Dunia akademis Indonesia rusak dengan keterlibatan tersangka kasus E-KTP Setya Novanto (Setnov) dalam menguji calon doktor hukum di Universitas 17 Agustus 2017.
“Tersangka menjadi penguji calon doktor hukum, itu hanya terjadi di Indonesia. Akademis Indonesia sudah rusak,” kata pengamat politik Muslim Arbi kepada suaranasional, Selasa (25/7).
Kata Muslim, Menristek Dikti harus memanggil Rektor Universitas 17 Agustus Surabaya yang bisa memakai Setnov sebagai penguji nonakademis untuk calon doktor hukum. “Kalau perlu Universitas 17 Agustus Surabaya diberi sanksi agar kejadian tersebut tidak terulang lagi,” papar Muslim.
Muslim mengatakan, ada kemungkinan, Setnov sedang melakukan pencitraan dengan menjadi penguji calon doktor hukum. “Setnov merangkul semua kalangan agar selamat dari jerat hukum termasuk dari kalangan akademisi,” jelas Muslim.

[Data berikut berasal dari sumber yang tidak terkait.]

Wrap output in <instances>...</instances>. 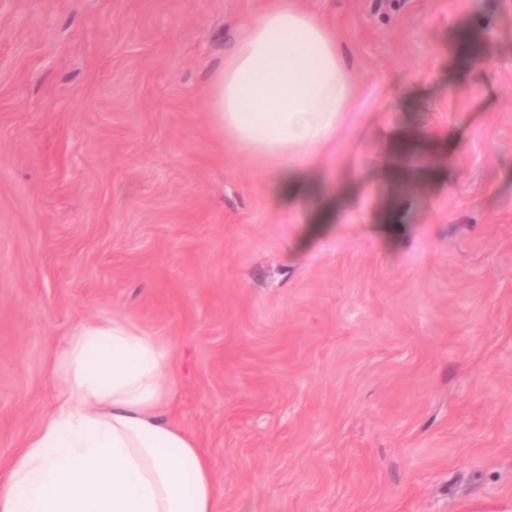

Ketua DPR yang juga Ketum Golkar Setnov mengisi akhir pekannya dengan menjadi penguji nonakademis calon doktor hukum Adies Kadir.
Rapat ujian terbuka ini digelar di gedung Graha Wiyata, Universitas 17 Agustus 1945 (Untag) Surabaya. Setnov saat menguji, bicara soal periodisasi hakim dengan mencontohkan hakim di Amerika Serikat yang bertugas hingga berumur 70 tahun
“Kalau itu dipotong menjadi 65 tahun, itu (jadi) masalah, (hakim) tingkat pertama dan banding akan hilang 50 persen. Sedangkan kebutuhan hakim sekarang ada 4 ribu. Sekarang yang disetujui oleh pemerintah ada 1.684 calon hakim. Tentu ini menjadi harus hati-hati dalam periodisasi,” kata Setnov, Sabtu (22/7).